:: RECORDS PROVIDED ::

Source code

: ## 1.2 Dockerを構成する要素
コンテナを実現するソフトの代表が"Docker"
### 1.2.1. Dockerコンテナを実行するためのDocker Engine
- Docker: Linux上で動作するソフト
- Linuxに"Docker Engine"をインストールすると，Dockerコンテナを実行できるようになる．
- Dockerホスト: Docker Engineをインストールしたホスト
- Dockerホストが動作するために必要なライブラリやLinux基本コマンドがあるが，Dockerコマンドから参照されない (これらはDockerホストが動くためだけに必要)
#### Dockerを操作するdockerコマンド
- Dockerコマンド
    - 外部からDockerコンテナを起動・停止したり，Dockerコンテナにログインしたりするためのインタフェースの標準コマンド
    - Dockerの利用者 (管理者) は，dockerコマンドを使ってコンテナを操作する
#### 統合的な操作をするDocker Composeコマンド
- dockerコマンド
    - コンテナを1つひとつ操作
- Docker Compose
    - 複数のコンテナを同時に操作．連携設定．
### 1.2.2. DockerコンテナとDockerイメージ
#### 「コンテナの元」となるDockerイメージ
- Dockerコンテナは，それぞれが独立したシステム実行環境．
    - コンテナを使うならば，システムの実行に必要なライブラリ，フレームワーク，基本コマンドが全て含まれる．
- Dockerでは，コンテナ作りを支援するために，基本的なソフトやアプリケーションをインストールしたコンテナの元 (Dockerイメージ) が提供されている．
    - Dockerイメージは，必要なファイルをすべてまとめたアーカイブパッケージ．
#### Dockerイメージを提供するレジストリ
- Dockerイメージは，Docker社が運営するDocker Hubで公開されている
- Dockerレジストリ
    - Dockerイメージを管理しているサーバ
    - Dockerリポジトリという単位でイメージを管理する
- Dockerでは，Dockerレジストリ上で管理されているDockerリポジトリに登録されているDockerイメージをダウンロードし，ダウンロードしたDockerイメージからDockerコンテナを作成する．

:: TASK INSTRUCTIONS ::
In the answer, please give only the lines from the line containing "- Dockerイメージは，必要なファイ" through the final line of the data, copied exactly.

:: TASK SOLUTION ::
    - Dockerイメージは，必要なファイルをすべてまとめたアーカイブパッケージ．
#### Dockerイメージを提供するレジストリ
- Dockerイメージは，Docker社が運営するDocker Hubで公開されている
- Dockerレジストリ
    - Dockerイメージを管理しているサーバ
    - Dockerリポジトリという単位でイメージを管理する
- Dockerでは，Dockerレジストリ上で管理されているDockerリポジトリに登録されているDockerイメージをダウンロードし，ダウンロードしたDockerイメージからDockerコンテナを作成する．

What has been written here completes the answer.